Marie Arana
Marie Arana is a Washington, D.C.- and Lima, Peru-based journalist and author.
Selected Works:
American Chica: Two Worlds, One Childhood; Cellophane; Lima Nights
Recognition:
2001 National Book Award finalist and PEN/Memoir Award finalist (American Chica: Two Worlds, One Childhood), 2006 John Sargent Prize finalist (Cellophane)
Which one or two American books or plays would you yourself recommend to the foreign leaders?
I would recommend Maxine Hong Kingston's Warrior Woman, which showed us a dazzling, new way to be an American; and I would urge them to read Bernard Malamud's The Assistant, for its deep insights into America's immigrant culture and our abiding obsession with "belonging."
Who in your childhood–for example, parent or teacher—encouraged you to read books, and which one or two books do you remember most fondly?
My mother, an American married to a Peruvian, who was trying to teach her children about the larger world, made an enormous impact on my reading habits.
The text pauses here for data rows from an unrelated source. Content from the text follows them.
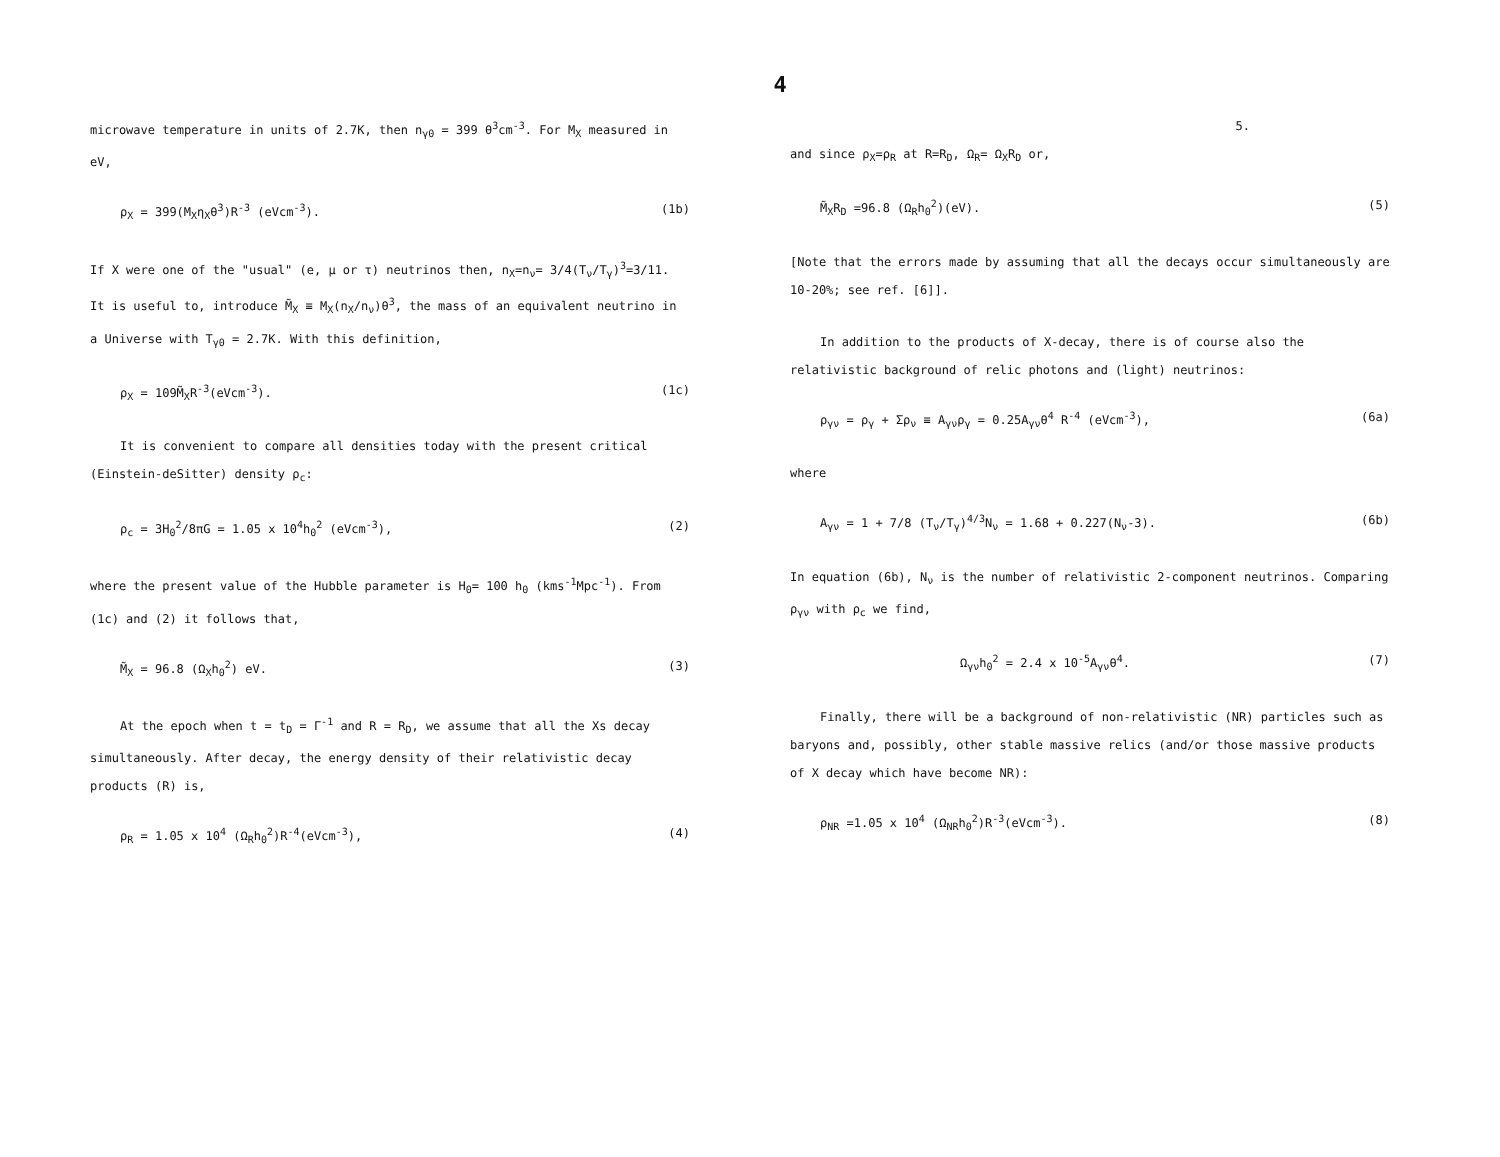4
microwave temperature in units of 2.7K, then n<sub>γ0</sub> = 399 θ<sup>3</sup>cm<sup>-3</sup>. For M<sub>X</sub> measured in eV,
ρ<sub>X</sub> = 399(M<sub>X</sub>η<sub>X</sub>θ<sup>3</sup>)R<sup>-3</sup> (eVcm<sup>-3</sup>). (1b)
If X were one of the "usual" (e, μ or τ) neutrinos then, n<sub>X</sub>=n<sub>ν</sub>= 3/4(T<sub>ν</sub>/T<sub>γ</sub>)<sup>3</sup>=3/11. It is useful to, introduce M̃<sub>X</sub> ≡ M<sub>X</sub>(n<sub>X</sub>/n<sub>ν</sub>)θ<sup>3</sup>, the mass of an equivalent neutrino in a Universe with T<sub>γ0</sub> = 2.7K. With this definition,
ρ<sub>X</sub> = 109M̃<sub>X</sub>R<sup>-3</sup>(eVcm<sup>-3</sup>). (1c)
It is convenient to compare all densities today with the present critical (Einstein-deSitter) density ρ<sub>c</sub>:
ρ<sub>c</sub> = 3H<sub>0</sub><sup>2</sup>/8πG = 1.05 x 10<sup>4</sup>h<sub>0</sub><sup>2</sup> (eVcm<sup>-3</sup>), (2)
where the present value of the Hubble parameter is H<sub>0</sub>= 100 h<sub>0</sub> (kms<sup>-1</sup>Mpc<sup>-1</sup>). From (1c) and (2) it follows that,
M̃<sub>X</sub> = 96.8 (Ω<sub>X</sub>h<sub>0</sub><sup>2</sup>) eV. (3)
At the epoch when t = t<sub>D</sub> = Γ<sup>-1</sup> and R = R<sub>D</sub>, we assume that all the Xs decay simultaneously. After decay, the energy density of their relativistic decay products (R) is,
ρ<sub>R</sub> = 1.05 x 10<sup>4</sup> (Ω<sub>R</sub>h<sub>0</sub><sup>2</sup>)R<sup>-4</sup>(eVcm<sup>-3</sup>), (4)
5.
and since ρ<sub>X</sub>=ρ<sub>R</sub> at R=R<sub>D</sub>, Ω<sub>R</sub>= Ω<sub>X</sub>R<sub>D</sub> or,
M̃<sub>X</sub>R<sub>D</sub> =96.8 (Ω<sub>R</sub>h<sub>0</sub><sup>2</sup>)(eV). (5)
[Note that the errors made by assuming that all the decays occur simultaneously are 10-20%; see ref. [6]].
In addition to the products of X-decay, there is of course also the relativistic background of relic photons and (light) neutrinos:
ρ<sub>γν</sub> = ρ<sub>γ</sub> + Σρ<sub>ν</sub> ≡ A<sub>γν</sub>ρ<sub>γ</sub> = 0.25A<sub>γν</sub>θ<sup>4</sup> R<sup>-4</sup> (eVcm<sup>-3</sup>), (6a)
where
A<sub>γν</sub> = 1 + 7/8 (T<sub>ν</sub>/T<sub>γ</sub>)<sup>4/3</sup>N<sub>ν</sub> = 1.68 + 0.227(N<sub>ν</sub>-3). (6b)
In equation (6b), N<sub>ν</sub> is the number of relativistic 2-component neutrinos. Comparing ρ<sub>γν</sub> with ρ<sub>c</sub> we find,
Ω<sub>γν</sub>h<sub>0</sub><sup>2</sup> = 2.4 x 10<sup>-5</sup>A<sub>γν</sub>θ<sup>4</sup>. (7)
Finally, there will be a background of non-relativistic (NR) particles such as baryons and, possibly, other stable massive relics (and/or those massive products of X decay which have become NR):
ρ<sub>NR</sub> =1.05 x 10<sup>4</sup> (Ω<sub>NR</sub>h<sub>0</sub><sup>2</sup>)R<sup>-3</sup>(eVcm<sup>-3</sup>). (8)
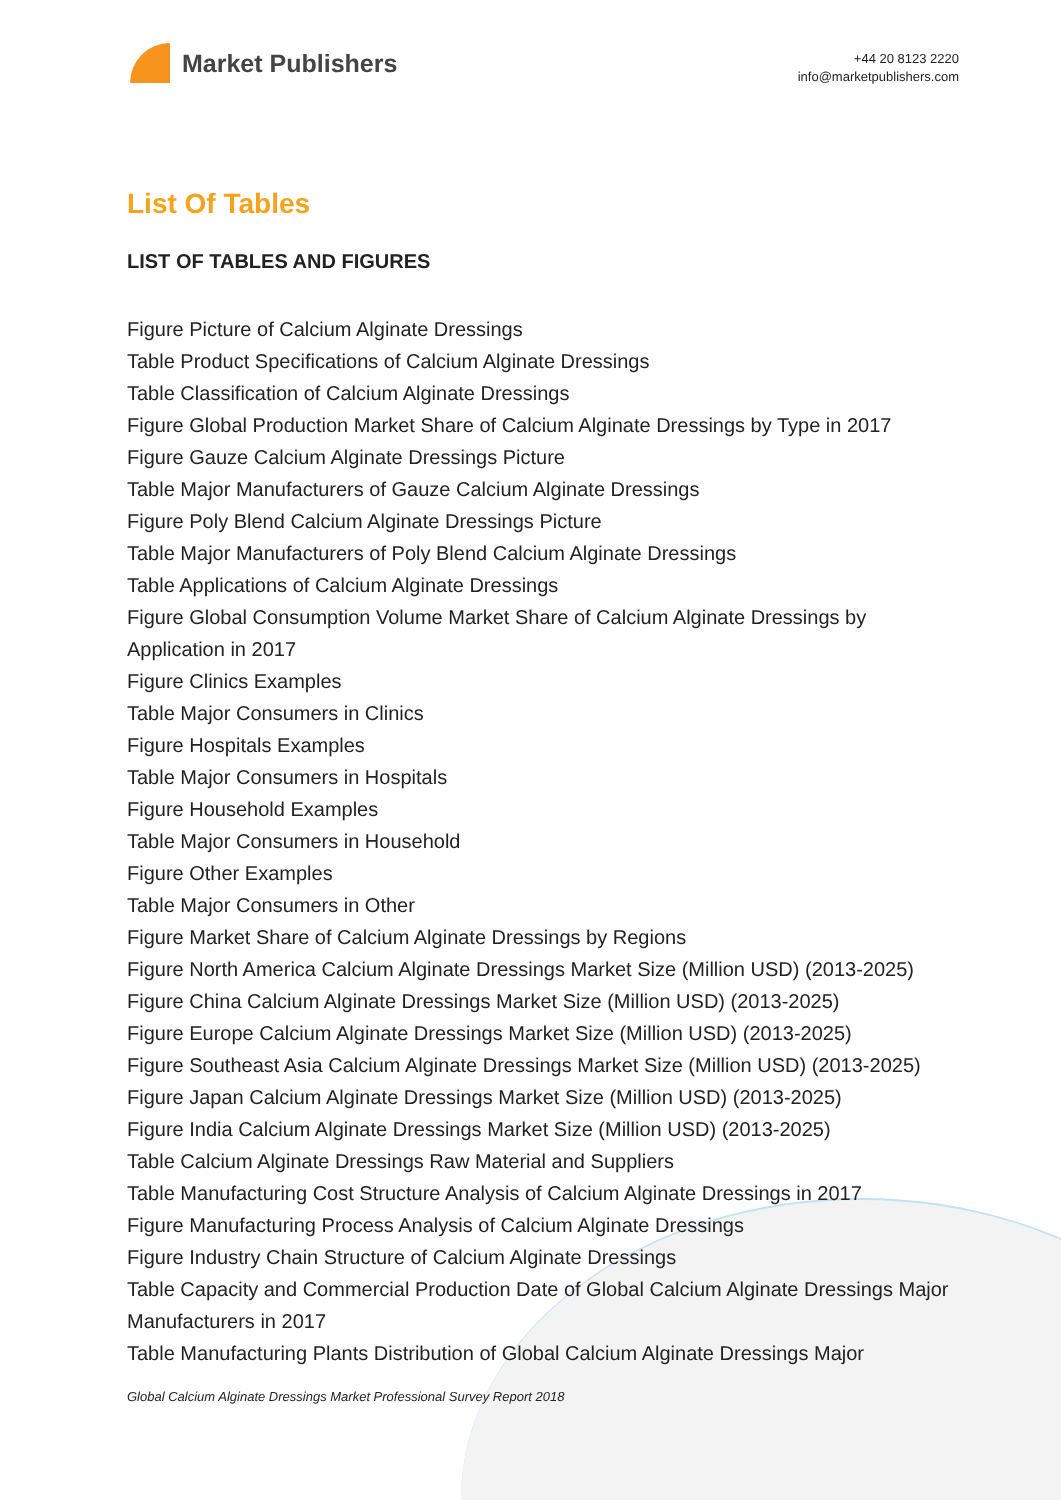Market Publishers
+44 20 8123 2220
info@marketpublishers.com
List Of Tables
LIST OF TABLES AND FIGURES
Figure Picture of Calcium Alginate Dressings
Table Product Specifications of Calcium Alginate Dressings
Table Classification of Calcium Alginate Dressings
Figure Global Production Market Share of Calcium Alginate Dressings by Type in 2017
Figure Gauze Calcium Alginate Dressings Picture
Table Major Manufacturers of Gauze Calcium Alginate Dressings
Figure Poly Blend Calcium Alginate Dressings Picture
Table Major Manufacturers of Poly Blend Calcium Alginate Dressings
Table Applications of Calcium Alginate Dressings
Figure Global Consumption Volume Market Share of Calcium Alginate Dressings by Application in 2017
Figure Clinics Examples
Table Major Consumers in Clinics
Figure Hospitals Examples
Table Major Consumers in Hospitals
Figure Household Examples
Table Major Consumers in Household
Figure Other Examples
Table Major Consumers in Other
Figure Market Share of Calcium Alginate Dressings by Regions
Figure North America Calcium Alginate Dressings Market Size (Million USD) (2013-2025)
Figure China Calcium Alginate Dressings Market Size (Million USD) (2013-2025)
Figure Europe Calcium Alginate Dressings Market Size (Million USD) (2013-2025)
Figure Southeast Asia Calcium Alginate Dressings Market Size (Million USD) (2013-2025)
Figure Japan Calcium Alginate Dressings Market Size (Million USD) (2013-2025)
Figure India Calcium Alginate Dressings Market Size (Million USD) (2013-2025)
Table Calcium Alginate Dressings Raw Material and Suppliers
Table Manufacturing Cost Structure Analysis of Calcium Alginate Dressings in 2017
Figure Manufacturing Process Analysis of Calcium Alginate Dressings
Figure Industry Chain Structure of Calcium Alginate Dressings
Table Capacity and Commercial Production Date of Global Calcium Alginate Dressings Major Manufacturers in 2017
Table Manufacturing Plants Distribution of Global Calcium Alginate Dressings Major
Global Calcium Alginate Dressings Market Professional Survey Report 2018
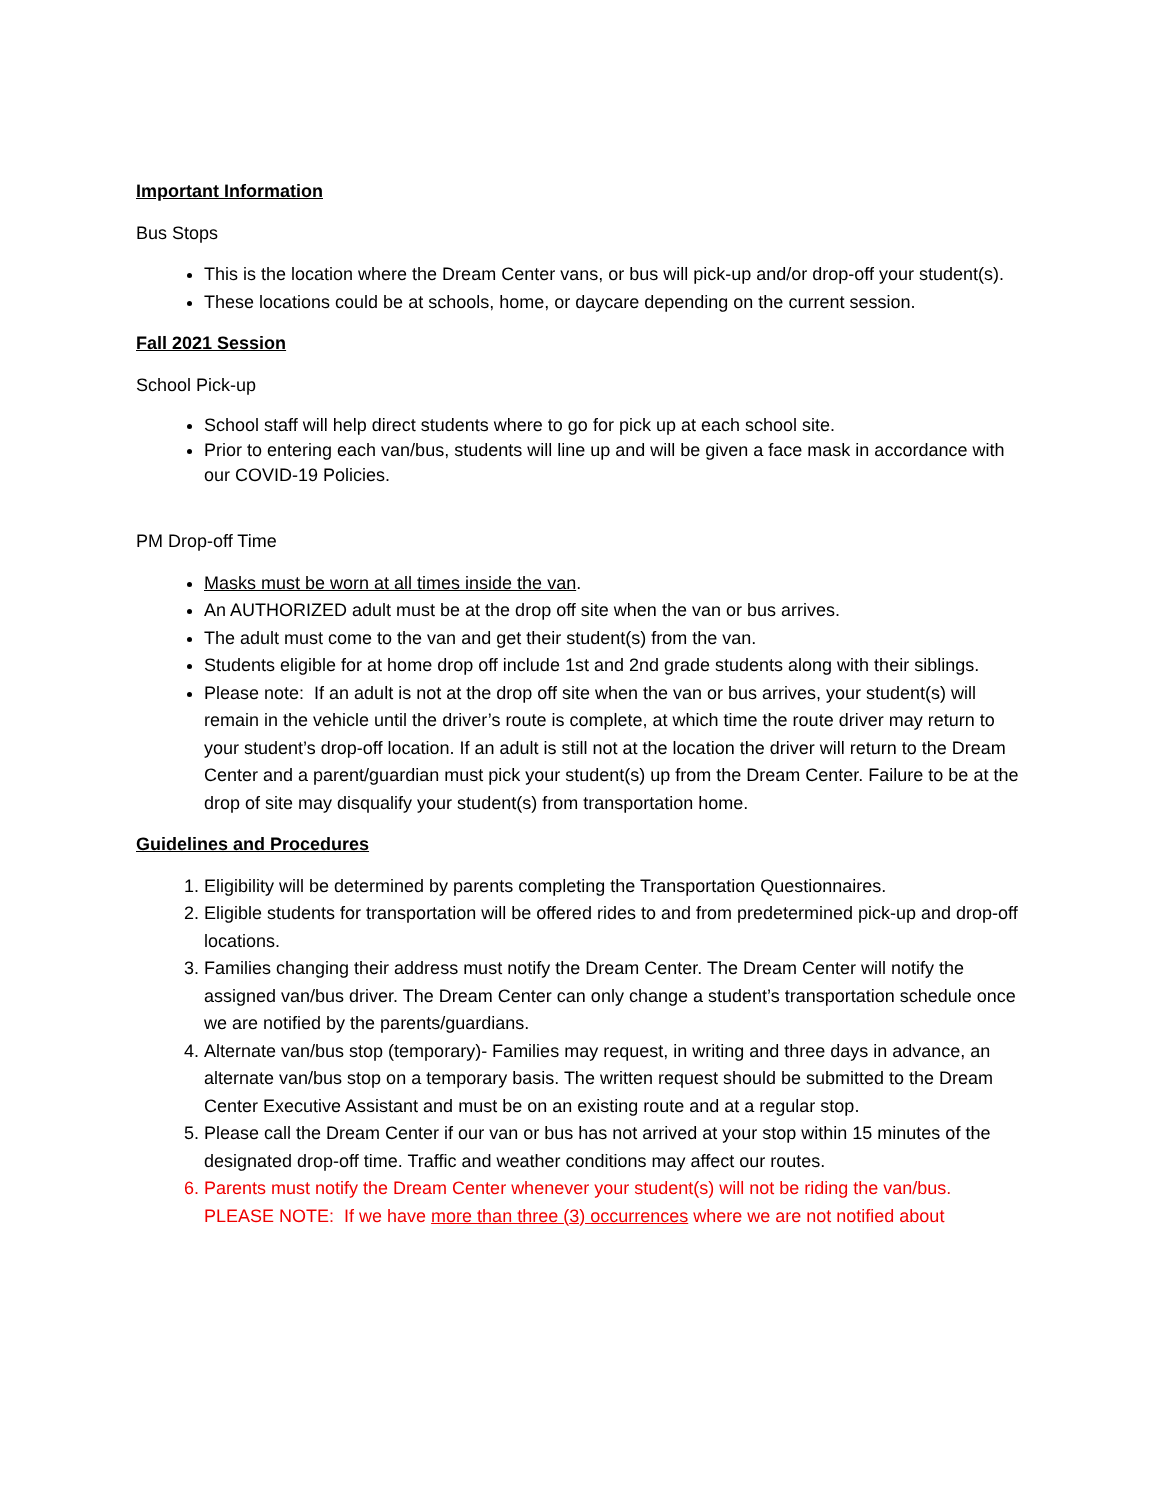Important Information
Bus Stops
This is the location where the Dream Center vans, or bus will pick-up and/or drop-off your student(s).
These locations could be at schools, home, or daycare depending on the current session.
Fall 2021 Session
School Pick-up
School staff will help direct students where to go for pick up at each school site.
Prior to entering each van/bus, students will line up and will be given a face mask in accordance with our COVID-19 Policies.
PM Drop-off Time
Masks must be worn at all times inside the van.
An AUTHORIZED adult must be at the drop off site when the van or bus arrives.
The adult must come to the van and get their student(s) from the van.
Students eligible for at home drop off include 1st and 2nd grade students along with their siblings.
Please note: If an adult is not at the drop off site when the van or bus arrives, your student(s) will remain in the vehicle until the driver’s route is complete, at which time the route driver may return to your student’s drop-off location. If an adult is still not at the location the driver will return to the Dream Center and a parent/guardian must pick your student(s) up from the Dream Center. Failure to be at the drop of site may disqualify your student(s) from transportation home.
Guidelines and Procedures
1. Eligibility will be determined by parents completing the Transportation Questionnaires.
2. Eligible students for transportation will be offered rides to and from predetermined pick-up and drop-off locations.
3. Families changing their address must notify the Dream Center. The Dream Center will notify the assigned van/bus driver. The Dream Center can only change a student’s transportation schedule once we are notified by the parents/guardians.
4. Alternate van/bus stop (temporary)- Families may request, in writing and three days in advance, an alternate van/bus stop on a temporary basis. The written request should be submitted to the Dream Center Executive Assistant and must be on an existing route and at a regular stop.
5. Please call the Dream Center if our van or bus has not arrived at your stop within 15 minutes of the designated drop-off time. Traffic and weather conditions may affect our routes.
6. Parents must notify the Dream Center whenever your student(s) will not be riding the van/bus. PLEASE NOTE: If we have more than three (3) occurrences where we are not notified about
She introduced us to Joseph Conrad early on, figuring that he, too, was a cultural transplant who kept his eyes open and made keen, original observations about the nature of man. She also taught us to love Rudyard Kipling, whose fey humor and adventurous soul made a huge impression on us. Conrad's short stories and Kipling's poems were an integral part of our childhood in Peru.
Which books by writers of the other G8 countries (Canada, France, Germany, Italy, Japan, Russia, the United Kingdom) have been most important to you as a writer?
I don't think I would have become a writer if I had not read seminal works by the following writers: Gustave Flaubert (Madame Bovary), Leo Tolstoy (Anna Karenina), Vladimir Nabokov (Speak, Memory), Margaret Atwood (The Handmaid's Tale), Jane Austen (Pride and Prejudice), Italo Calvino (If on a Winter's Night a Traveler) and Yasunari Kawabata (A Thousand Cranes). Reading these as a youngster, I was persuaded that good stories trump cultural differences. They hold the key to human understanding.